The kernel is called merge. I’m (trying :slight_smile: ) to implement a block-based union-find ccl algorithm hence the union and find functions you see above.
Long story short, I have an unsigned int 64 bitmask where each bit represents a coordinate in a 4x4x4 matrix - the neighborhood of a block (which are all 2x2x2). If a certain bit is set and is relevant to the neighboorhood, I call union like e.g.:

if has_bit(bitmask, 0) and image[z - 1, y - 1, x - 1] == 0:
    union(labels_matrix, (z, y, x), (z - 2, y - 2, x - 2))

The kernel invocation itself is simple.

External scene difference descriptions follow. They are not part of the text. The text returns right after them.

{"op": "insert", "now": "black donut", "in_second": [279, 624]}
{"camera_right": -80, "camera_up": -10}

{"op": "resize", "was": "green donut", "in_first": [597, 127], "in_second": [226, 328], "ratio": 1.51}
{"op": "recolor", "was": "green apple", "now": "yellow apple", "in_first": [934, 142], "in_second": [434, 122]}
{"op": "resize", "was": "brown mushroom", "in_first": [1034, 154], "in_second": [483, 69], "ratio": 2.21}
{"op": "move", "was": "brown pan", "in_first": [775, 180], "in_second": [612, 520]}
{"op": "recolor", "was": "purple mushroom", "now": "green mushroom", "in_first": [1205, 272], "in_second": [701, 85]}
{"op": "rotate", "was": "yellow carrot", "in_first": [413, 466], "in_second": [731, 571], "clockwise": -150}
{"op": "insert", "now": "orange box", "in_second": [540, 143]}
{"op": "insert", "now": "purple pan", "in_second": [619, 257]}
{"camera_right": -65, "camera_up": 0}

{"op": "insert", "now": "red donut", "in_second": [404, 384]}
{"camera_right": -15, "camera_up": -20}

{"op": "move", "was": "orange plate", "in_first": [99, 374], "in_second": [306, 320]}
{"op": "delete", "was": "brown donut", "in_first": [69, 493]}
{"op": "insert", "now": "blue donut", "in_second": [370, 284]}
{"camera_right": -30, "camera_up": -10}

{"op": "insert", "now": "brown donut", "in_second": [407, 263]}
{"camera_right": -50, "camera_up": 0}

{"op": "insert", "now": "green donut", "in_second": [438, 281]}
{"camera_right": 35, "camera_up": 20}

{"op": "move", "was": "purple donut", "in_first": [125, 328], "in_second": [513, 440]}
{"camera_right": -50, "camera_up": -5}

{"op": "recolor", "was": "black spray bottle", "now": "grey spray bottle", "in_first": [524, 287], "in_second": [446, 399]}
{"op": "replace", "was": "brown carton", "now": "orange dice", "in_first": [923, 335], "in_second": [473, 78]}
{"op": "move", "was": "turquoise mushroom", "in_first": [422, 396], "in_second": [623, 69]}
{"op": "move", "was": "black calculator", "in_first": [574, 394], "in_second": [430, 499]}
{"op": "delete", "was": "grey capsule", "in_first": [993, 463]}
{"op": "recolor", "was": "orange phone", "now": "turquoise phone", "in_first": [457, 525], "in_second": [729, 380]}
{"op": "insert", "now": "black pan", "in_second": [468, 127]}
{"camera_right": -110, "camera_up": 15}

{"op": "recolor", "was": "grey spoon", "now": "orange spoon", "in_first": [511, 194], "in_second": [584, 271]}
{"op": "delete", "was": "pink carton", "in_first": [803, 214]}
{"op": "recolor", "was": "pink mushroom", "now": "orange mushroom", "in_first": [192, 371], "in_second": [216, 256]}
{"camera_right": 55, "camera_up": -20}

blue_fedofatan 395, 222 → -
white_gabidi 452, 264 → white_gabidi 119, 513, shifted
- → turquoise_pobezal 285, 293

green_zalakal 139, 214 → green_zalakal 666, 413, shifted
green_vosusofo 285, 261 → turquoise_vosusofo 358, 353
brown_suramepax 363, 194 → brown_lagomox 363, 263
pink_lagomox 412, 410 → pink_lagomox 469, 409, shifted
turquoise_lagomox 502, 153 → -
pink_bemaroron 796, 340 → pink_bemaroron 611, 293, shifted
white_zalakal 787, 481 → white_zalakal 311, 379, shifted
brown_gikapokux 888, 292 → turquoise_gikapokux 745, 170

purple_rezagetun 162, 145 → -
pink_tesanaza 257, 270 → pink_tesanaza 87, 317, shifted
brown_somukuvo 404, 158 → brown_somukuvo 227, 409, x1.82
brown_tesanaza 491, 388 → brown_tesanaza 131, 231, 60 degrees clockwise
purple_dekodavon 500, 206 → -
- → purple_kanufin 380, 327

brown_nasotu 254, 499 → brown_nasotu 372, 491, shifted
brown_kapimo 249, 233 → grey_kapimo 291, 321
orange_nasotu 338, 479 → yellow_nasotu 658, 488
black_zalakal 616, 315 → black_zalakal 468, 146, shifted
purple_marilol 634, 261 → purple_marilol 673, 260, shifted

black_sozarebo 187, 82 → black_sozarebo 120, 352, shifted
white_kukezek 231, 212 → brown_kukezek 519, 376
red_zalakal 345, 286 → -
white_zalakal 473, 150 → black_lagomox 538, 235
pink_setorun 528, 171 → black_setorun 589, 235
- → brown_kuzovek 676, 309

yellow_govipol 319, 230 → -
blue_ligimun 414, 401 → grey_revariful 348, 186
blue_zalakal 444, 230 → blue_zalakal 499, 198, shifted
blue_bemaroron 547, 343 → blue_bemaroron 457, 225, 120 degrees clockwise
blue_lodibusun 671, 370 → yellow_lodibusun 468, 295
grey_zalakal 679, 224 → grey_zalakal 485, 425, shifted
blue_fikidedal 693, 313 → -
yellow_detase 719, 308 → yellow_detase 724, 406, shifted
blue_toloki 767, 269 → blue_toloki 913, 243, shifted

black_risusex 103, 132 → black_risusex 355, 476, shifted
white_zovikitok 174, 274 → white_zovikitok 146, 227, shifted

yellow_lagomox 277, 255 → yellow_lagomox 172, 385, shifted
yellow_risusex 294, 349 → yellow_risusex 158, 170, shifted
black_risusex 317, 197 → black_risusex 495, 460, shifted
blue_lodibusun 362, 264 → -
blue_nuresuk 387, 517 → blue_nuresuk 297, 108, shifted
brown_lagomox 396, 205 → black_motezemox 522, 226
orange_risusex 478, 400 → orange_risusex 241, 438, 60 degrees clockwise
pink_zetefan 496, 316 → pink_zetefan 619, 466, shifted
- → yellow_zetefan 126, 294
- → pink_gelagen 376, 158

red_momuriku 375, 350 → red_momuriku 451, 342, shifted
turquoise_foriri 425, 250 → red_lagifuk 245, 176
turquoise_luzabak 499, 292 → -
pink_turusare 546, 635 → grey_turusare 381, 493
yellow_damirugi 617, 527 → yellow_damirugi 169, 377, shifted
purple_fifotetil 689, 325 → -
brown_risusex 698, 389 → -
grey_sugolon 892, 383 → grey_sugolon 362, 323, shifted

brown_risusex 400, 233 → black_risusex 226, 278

With hys_res being some 3D image and hys_res_zeros its labeled copy (d_image and labels are their device counterparts respectively):

threadsperblock = (8, 4, 4)  # 128 threads
blockspergrid = (ceil((hys_res_zeros.shape[0] / 2) / threadsperblock[0]),
                     ceil((hys_res_zeros.shape[1] / 2) / threadsperblock[1]),
                     ceil((hys_res_zeros.shape[2] / 2) / threadsperblock[2]))

d_image = cuda.to_device(hys_res)
labels = cuda.to_device(hys_res_zeros)
buf_merge[blockspergrid, threadsperblock](d_image, labels)

Here’s what I tried:

  • Changing done to 0/1 instead of True/False just to see if it would make a difference - it didn’t

  • Unpack the results of find just to make sure the calculations were correct - they are

  • Print done inside the if/else portions to make sure its 1/True - it is 1/True

These are all seen in the screenshot above.

@cuda.jit(device=True)
def union(labels_matrix, p1, p2):
    done = 0

    while not done:
        if done:
            print('done is True')
        else:
            print('done is False')
        p1_t, p2_t = find(labels_matrix, p1), find(labels_matrix, p2)
        a1, p1idx = p1_t
        p1z, p1y, p1x = a1
        a2, p2idx = p2_t
        p2z, p2y, p2x = a2
        print('p1:', p1z, p1y, p1x, p1idx, '| p2:', p2z, p2y, p2x, p2idx)
        if p1_t[1] < p2_t[1]:
            old = cuda.atomic.min(labels_matrix, p2_t[0], p1_t[1])
            if old == p2_t[1]:
                done = 1
                print('old is equal to previous label | done =', done, '\n')
            p2 = get_3d_index(labels_matrix.shape, old)
        elif p2_t[1] < p1_t[1]:
            old = cuda.atomic.min(labels_matrix, p1_t[0], p2_t[1])
            if old == p1_t[1]:
                done = 1
                print('old is equal to previous label | done =', done, '\n')
            p1 = get_3d_index(labels_matrix.shape, old)
        else:
            done = 1

Is this helpful?

How do you know which threads the lines of output are coming from?

I’m restricting the guard in the merge kernel:

@cuda.jit()
def buf_merge(image, labels_matrix):
    z, y, x = cuda.grid(3)
    z, y, x = z * 2, y * 2, x * 2

    if z == 0 and y == 2 and x == 2:
         ...

Argh! It ended up being a simple error on my part. Sorry for the confusion.
Turns out I was calling union several times. It had nothing do with while loops nor inside logic.